I recently spent a week in Australia, at the invitation of East Timorese refugees who wanted to focus attention on Australia's (horrible) policies of support for the Indonesian invasion and rip-off of East Timor's petroleum resources (I also gave talks there at universities, and on every other imaginable topic, but the focus was this, including a nationally televised talk at the National Press Club critically analyzing Australia's foreign policy and the self-serving lies with which it is concealed ­ this is Australia, not the U.S., a far more ideological society, where nothing of this sort would ever be allowed). Before that I spent a week in California, at the invitation of the Berkeley philosophy department for several lectures and the Stanford University program on ethics and public policy, but with most of my time devoted to talks in Oakland organized by Catholic Worker (which works in the slums, mainly with illegal refugees), another organized by Timorese students, a third for the biggest and oldest peace and justice group around (Palo Alto), another for the Middle East Children's Alliance, etc. All of these were benefits ­ that's a major way for such groups to raise money and increase public outreach, since the audiences are usually huge, with people who are interested. (31 Mar. 1995)
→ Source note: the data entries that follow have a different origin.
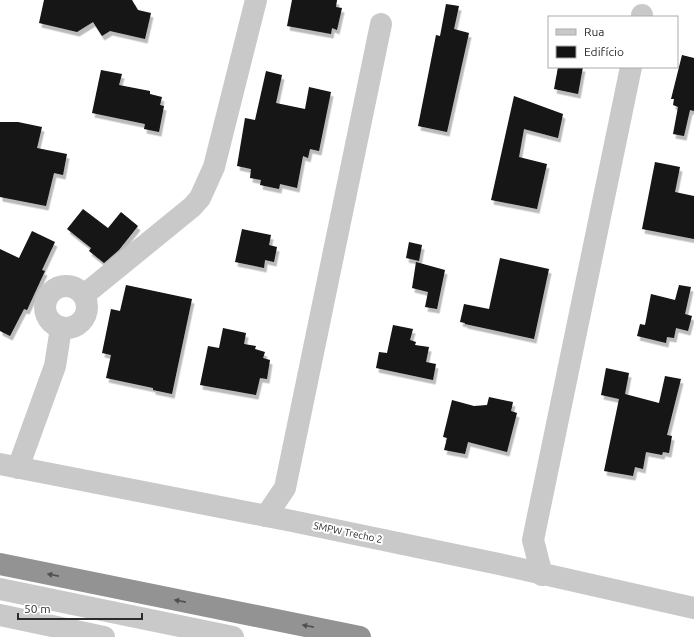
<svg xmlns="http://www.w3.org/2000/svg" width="694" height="637" font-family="Ubuntu,sans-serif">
<defs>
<filter id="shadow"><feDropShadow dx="2.5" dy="4.5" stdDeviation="0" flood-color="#0004"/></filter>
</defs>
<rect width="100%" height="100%" fill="#fff"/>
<g fill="#131313" filter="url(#shadow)">
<path d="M 44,0 L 132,0 L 138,10 L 151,13 L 145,39 L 110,31 L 102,36 L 93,22 L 77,32 L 39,23 Z"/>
<path d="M 292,0 L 337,0 L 336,7 L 342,8 L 337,30 L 332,28 L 331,34 L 287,26 Z"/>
<path d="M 446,4 L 459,6 L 454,29 L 469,33 L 447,132 L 418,126 L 436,35 L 440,36 Z"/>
<path d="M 682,55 L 694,58 L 694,111 L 690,110 L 684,136 L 673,134 L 678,107 L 673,105 L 674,99 L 671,99 Z"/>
<path d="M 558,67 L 583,67 L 578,94 L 554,89 Z"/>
<path d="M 101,70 L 122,74 L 119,85 L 150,91 L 150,94 L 162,97 L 160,105 L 164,106 L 159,132 L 144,129 L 145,124 L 92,113 Z"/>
<path d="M 266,71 L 282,75 L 276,103 L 305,109 L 309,87 L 331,92 L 319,151 L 310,149 L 308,158 L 303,156 L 297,188 L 280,184 L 279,189 L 260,185 L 261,180 L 250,178 L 251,169 L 237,166 L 245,118 L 255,120 Z"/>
<path d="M 514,96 L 563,114 L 558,138 L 524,129 L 519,157 L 547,164 L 537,209 L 491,200 Z"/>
<path d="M 0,122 L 18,122 L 42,127 L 37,148 L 67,154 L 63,175 L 54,173 L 46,206 L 0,197 Z"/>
<path d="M 655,162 L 680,167 L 675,192 L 694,196 L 694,239 L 642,229 Z"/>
<path d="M 83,209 L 108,228 L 121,212 L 138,226 L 119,250 L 104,263 L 89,251 L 91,248 L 67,229 Z"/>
<path d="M 242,229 L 271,235 L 269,245 L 277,247 L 274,262 L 265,260 L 264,268 L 235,262 Z"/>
<path d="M 32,231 L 55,242 L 42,270 L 45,271 L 27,310 L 24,309 L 10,336 L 0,331 L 0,249 L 19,258 Z"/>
<path d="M 409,242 L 422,245 L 419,261 L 406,258 Z"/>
<path d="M 500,258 L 549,269 L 534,339 L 465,324 L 465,323 L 460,322 L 464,304 L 489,309 Z"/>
<path d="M 416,262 L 445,270 L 437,309 L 425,307 L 428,292 L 412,288 Z"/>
<path d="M 126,285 L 192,299 L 172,394 L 153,390 L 153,388 L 106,378 L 111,355 L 102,353 L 111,309 L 120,311 Z"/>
<path d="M 679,285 L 691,287 L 685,314 L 692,316 L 688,331 L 676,328 L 674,338 L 667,337 L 666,343 L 637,336 L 640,324 L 645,325 L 651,294 L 675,300 Z"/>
<path d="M 393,325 L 413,329 L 410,340 L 416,342 L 415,345 L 429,347 L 426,362 L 436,364 L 433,380 L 376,368 L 379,352 L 387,353 Z"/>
<path d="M 223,328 L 246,333 L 244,344 L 256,346 L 255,349 L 265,352 L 263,358 L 270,360 L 267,379 L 260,378 L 256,395 L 200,385 L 208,346 L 219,348 Z"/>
<path d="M 606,368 L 629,373 L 625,394 L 659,403 L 665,376 L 681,379 L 667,435 L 672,436 L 669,453 L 663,452 L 662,455 L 646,452 L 643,469 L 635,467 L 633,476 L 604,471 L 619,399 L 601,395 Z"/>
<path d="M 489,397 L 513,402 L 511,411 L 517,413 L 507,452 L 468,442 L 465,454 L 444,450 L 447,438 L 443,437 L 452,400 L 474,406 L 487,405 Z"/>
</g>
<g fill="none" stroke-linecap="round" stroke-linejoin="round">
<g stroke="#c9c9c9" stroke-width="22">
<path d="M 642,17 L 642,15"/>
<circle cx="66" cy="307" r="21"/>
<path d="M 84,295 L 192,207 L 200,198 L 214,167 L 256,0"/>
<path d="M 0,464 L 292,521 L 499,564 L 694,608"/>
<path d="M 18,468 L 55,366 L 61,328"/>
<path d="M 266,516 L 285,488 L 381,24"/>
<path d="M 542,575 L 533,540 L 631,67"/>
<path d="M 0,589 L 233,637"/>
<path d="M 0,615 L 104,637"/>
</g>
<path stroke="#939393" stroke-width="22" d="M 0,564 L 360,637"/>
</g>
<defs><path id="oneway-solid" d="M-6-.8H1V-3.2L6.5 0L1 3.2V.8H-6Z"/></defs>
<g fill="#505050">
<use href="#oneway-solid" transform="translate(53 575) rotate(-169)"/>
<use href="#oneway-solid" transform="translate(180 601) rotate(-169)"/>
<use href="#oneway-solid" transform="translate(308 626) rotate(-169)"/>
</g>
<g text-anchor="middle" stroke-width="4" stroke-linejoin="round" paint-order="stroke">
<g font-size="10" fill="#2c2c2c" stroke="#fff">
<text transform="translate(348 532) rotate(12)" y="4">SMPW Trecho 2</text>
</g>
</g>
<rect x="548" y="16" width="130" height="52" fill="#ffffff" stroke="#ababab"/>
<rect x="556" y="29" width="20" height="6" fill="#c9c9c9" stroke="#ababab"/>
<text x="584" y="36" font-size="12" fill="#2c2c2c">Rua</text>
<rect x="556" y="46" width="20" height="12" fill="#131313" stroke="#ababab"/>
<text x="584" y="56" font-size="12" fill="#2c2c2c">Edifício</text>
<path d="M18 613v6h124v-6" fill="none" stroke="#2c2c2c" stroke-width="2"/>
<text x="24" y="613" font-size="12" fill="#2c2c2c" stroke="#ffffff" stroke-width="3" paint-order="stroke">50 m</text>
</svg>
This is where Chomsky chooses to be; in both word and action, he has embraced activism more closely than ever before, and has turned his back, for the most part, on discussions of social theory. But while his heart is with those who share in the struggle, he continues in his academic work. Yet another glimpse at his full-tilt itinerary serves to demonstrate the way Chomsky prioritizes the two worlds within which he operates and how he manages to strike an at times delicate balance between them:
The last time I was in Europe, a few months ago, was at the invitation of the U. of London for philosophy lectures, but that was combined with talks for popular audiences and activist groups at a town hall and downtown theatre, a visit to Portugal at the invitation of the Socialist Party, and a talk at Geneva organized by Women's International League for Peace and Freedom, mainly third world women and activist ngos [non-governmental organizations]. (31 Mar. 1995)
Chomsky also gave the keynote address at a conference that he otherwise did not attend.